5.2 Other Classification Algorithms
For comparison we are using transfer learning by loading ImageNet weights to every model, freezing the internal layers, and swapping out the top layers for specially created layers intended for food dish classification. VGG19, EfficientNet, and ResNet are the basic models that were employed in this comparison.
VGG (Visual Geometry Group): It is the basic CNN architecture for its efficiency and simplicity. It is composed of several convolutional layers with modest convolutional filters, followed by fully linked layers.
ResNet (Residual Network) is a deep CNN design that popularized the idea of residual connections. By reducing the vanishing gradient issue, it makes training extremely deep networks possible.
EfficientNet: The EfficientNet family of CNN designs combines cutting-edge functionality with computational resource savings. In order to balance network depth, width, and resolution, it employs the compound scaling technique.
The mentioned networks underwent 50 epochs of training with an early stopping condition [24]. The learning rate was set at 1 e-4, which will be reduced by a factor of 0.1. Softmax is utilized as an activation function in multi-label classification tasks, as it produces outputs that are mutually exclusive.
RESULT
We assess models in this research using most common evaluation metrics such as accuracy and Confusion Matrix. The proposed Vision transformer gives a test accuracy of 92%.
Table 2
Accuracy of different models
Models | Accuracy |
ResNet50 | 34% |
ResNet50 with regularization | 40% |
VGG16 | 56% |
VGG19 | 65% |
Custom CNN | 81% |
ViT | 92% |
Table 2 presents the accuracy scores of the various models used in the study.
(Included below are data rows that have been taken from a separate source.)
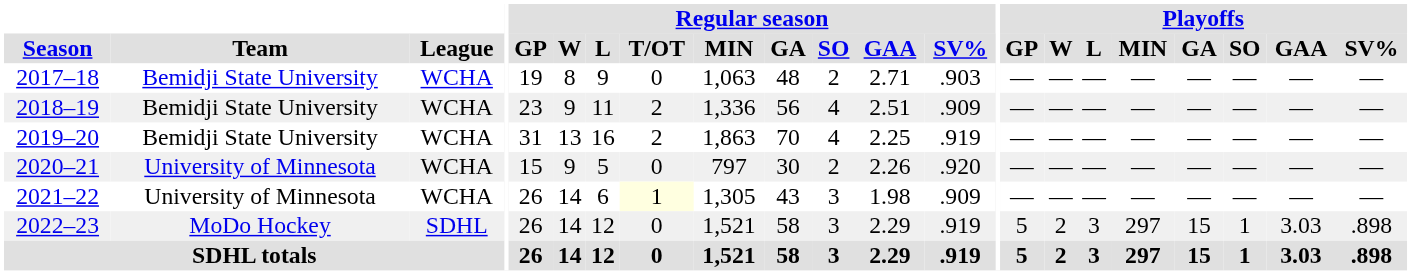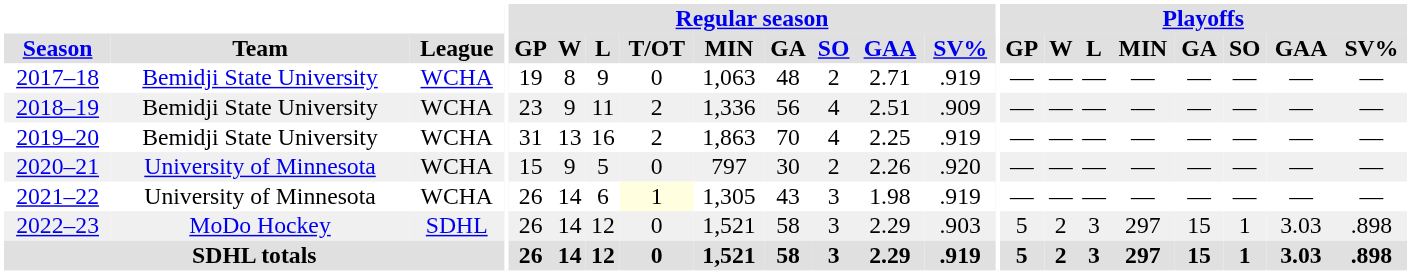2017–18 | Regular season / SV%: .903 -> .919
2021–22 | Regular season / SV%: .909 -> .919
2022–23 | Regular season / SV%: .919 -> .903
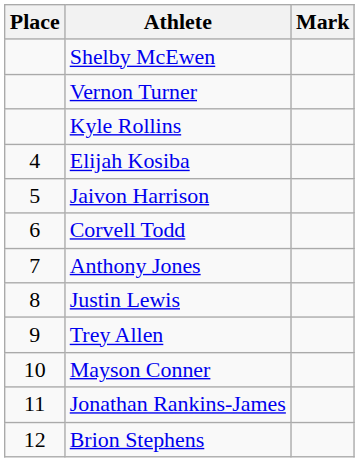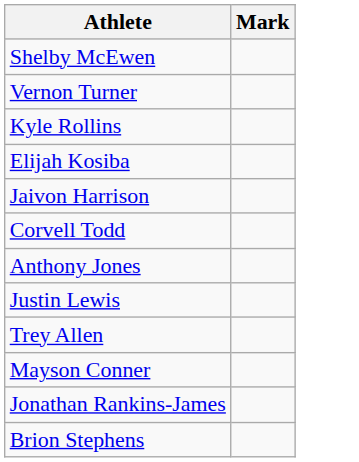- column: Place | 4 | 5 | 6 | 7 | 8 | 9 | 10 | 11 | 12
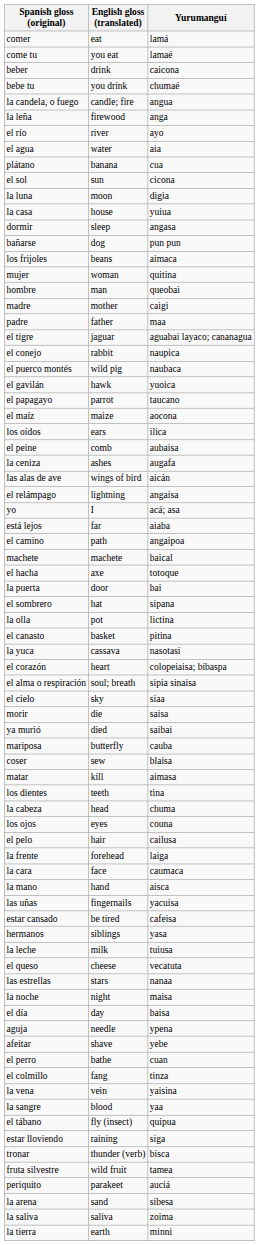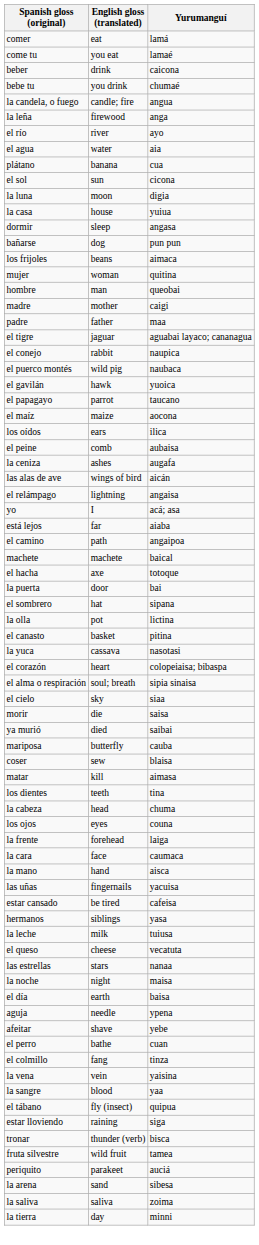- row: el pelo | hair | cailusa
el día | English gloss (translated): day -> earth
la tierra | English gloss (translated): earth -> day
Different CNN models showed promising results reaching a maximum accuracy of 81% while others did not meet desired expectations. Utilization of Vision Transformers (ViTs) resulted in a remarkable accuracy of 92%.
The figure 3 demonstrates the graph of Train Loss VS Test Loss and Epochs Vs Accuracy.
Train Vs Test Loss: This graph plots both the training loss and test loss on the same y-axis against epochs on the x-axis. In the graph, A significant decrease in both training loss (from 2.9 to 0.2) and test loss (from 0.9 to 0.4) within just 4 epochs indicates the model is efficiently learning to fit the data.
Epochs Vs Accuracy: This is a separate graph with epochs on the x-axis and accuracy (usually training accuracy) on the y-axis. In the graph, an increase in training accuracy from 87% to 93% in 4 epochs shows the model is getting better at classifying the Indian food images in the training data.
The confusion matrix helps understand the performance of a classification model.It provides a breakdown of how many predictions were correct and incorrect for each class in the dataset. Misclassifications are obvious between similar dishes such as butter naan and chapati. Color intensity indicates the proportion of prediction. Darker colors represent higher values helping to quickly identify which classes are being correctly or incorrectly predicted.
Table 3: Performance of Indian Food Classes
Indian Food Classes
|
Precision
|
Recall
|
F1-score
|
burger
|
0.98
|
1.0
|
0.99
|
butter_naan
|
0.92
|
0.83
|
0.87
|
chai
|
0.97
|
0.97
|
0.97
|
chole_bhature
|
1.0
|
0.99
|
0.99
|
dal_makhani
|
0.95
|
0.91
|
0.93
|
dhokla
|
0.96
|
0.91
|
0.94
|
fried_rice
|
0.97
|
1.0
|
0.99
|
idli
|
0.94
|
0.92
|
0.93
|
jalebi
|
0.98
|
0.96
|
0.97
|
kadhai_paneer
|
0.87
|
0.94
|
0.91
|
Table 3 represents the precision, recall and f1-score of different classes in the dataset.
Table 4
Comparison with state of arts
System | Accuracy |
D.Pandey[1] | 91% |
S.Joo[3] | 88% |
K.Srigurulekha[13] | 86.85% |
S.Mezgec[4] | 86.72% |
Proposed Model | 92% |
Table 4 represents the comparison of the proposed model with other state of arts. Our research investigates food image recognition using a comprehensive dataset of approximately 20 food items, achieving an accuracy of around 92%. In contrast, our broader dataset and focus on a wider variety of food items strengthens the generalizability and robustness of our findings.
In Fig. 5 the proposed model is correctly predicting the food item as kadai paneer and its allergens are listed.